2. McRae, John Lt. Col., “In Flanders Fields,” first published in Punch, London, 7 December 1915. Written on 3 May 1915, the day after McRae witnessed the gruesome death of his friend Lt. Alexis Helmer. The full poem is in Finest Hour 121:6.

3. Gilbert, op. cit., 124.

4. Erickson, Erling A., “Origins of the Cat” in Benjamin Holt, The Story of the Caterpillar Tractor (Stockton, Calif.: University of the Pacific, 1982), 33-34.

5. Ibid., 35-36.

6. Ibid., 37.

7. Orlemann, Eric C., The Caterpillar Century (St.

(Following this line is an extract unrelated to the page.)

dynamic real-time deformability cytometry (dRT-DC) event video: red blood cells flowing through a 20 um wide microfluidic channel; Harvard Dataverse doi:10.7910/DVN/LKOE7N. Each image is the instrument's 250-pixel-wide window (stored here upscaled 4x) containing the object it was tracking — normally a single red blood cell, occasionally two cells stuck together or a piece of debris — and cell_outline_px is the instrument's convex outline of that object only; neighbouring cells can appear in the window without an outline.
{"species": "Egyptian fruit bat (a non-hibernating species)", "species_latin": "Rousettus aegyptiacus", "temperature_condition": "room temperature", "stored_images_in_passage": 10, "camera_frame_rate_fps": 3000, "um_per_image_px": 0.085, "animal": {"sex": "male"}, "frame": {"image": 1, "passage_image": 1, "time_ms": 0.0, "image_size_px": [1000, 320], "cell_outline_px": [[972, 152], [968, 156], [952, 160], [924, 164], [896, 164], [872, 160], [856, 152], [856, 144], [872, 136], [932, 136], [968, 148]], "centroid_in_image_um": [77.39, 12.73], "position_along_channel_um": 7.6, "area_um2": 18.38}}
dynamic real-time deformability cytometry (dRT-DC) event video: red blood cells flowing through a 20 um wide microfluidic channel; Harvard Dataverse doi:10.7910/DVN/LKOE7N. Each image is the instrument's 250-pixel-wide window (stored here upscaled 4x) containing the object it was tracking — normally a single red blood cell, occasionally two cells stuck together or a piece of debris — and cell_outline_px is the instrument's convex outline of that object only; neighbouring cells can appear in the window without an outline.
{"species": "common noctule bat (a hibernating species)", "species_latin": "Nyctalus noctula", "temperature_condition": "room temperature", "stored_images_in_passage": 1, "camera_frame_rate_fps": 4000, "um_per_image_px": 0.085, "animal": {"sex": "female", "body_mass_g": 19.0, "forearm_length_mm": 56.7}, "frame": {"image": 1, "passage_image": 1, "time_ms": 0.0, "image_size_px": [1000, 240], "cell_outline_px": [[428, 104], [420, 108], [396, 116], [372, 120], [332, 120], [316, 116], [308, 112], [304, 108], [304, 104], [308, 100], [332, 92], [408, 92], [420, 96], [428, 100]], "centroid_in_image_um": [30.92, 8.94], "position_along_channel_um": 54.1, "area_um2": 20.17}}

Paul, Minn.: MBI Publishing Co., 2003), 14-15. Letourneau, P.A. (ed.), Holt Tractors Photo Archive (Minneapolis, Minn.: Iconografix, 1993), 9.

8. Tank Development, National Archives Learning Curve. www.spartacus.schoolnet.co.uk/FWWtank development.htm

9. Caterpillar, Inc., The Caterpillar Story (Peoria, Ill.: Caterpillar Inc., 1984), 24.

10. Ibid., 25.

11. Tank Development, op. ct.

12. Caterpillar, Inc., op. cit., 25.

13. Humphreys, Leonard A., “Caterpillar Goes to War,” in Benjamin Holt, op. cit., 70-71.

14. Gilbert, op. cit., 229-30.

15. Ibid., 286.

16. Ibid., 286.

17. Ibid., 320-23.

18. Ibid., 331-69.

19. Ibid., 379.

20. Ibid., 402.

21. Ibid., 418-37.

22. Ibid., 442-52.

23. Ibid., 457.

24. Caterpillar, Inc., op. cit., 25.

25. Gilbert, op. cit., 533.

26. Churchill, Winston S., Arms and the Covenant (London: Harrap, 1938), 379. Speech of 12 November 1936.

27. Caterpillar, Inc., op. cit., 24.

28. Churchill, op. cit., 22. Speech of 13 May 1932. The author acknowledges with appreciation the important information in “Benjamin Holt & Caterpillar: Tracks & Combines,” American Society of Agricultural Engineers, 1984, supplied by Howard D. Hicks, Vice President Marketing, Holt Cat Inc., San Antonio, Texas.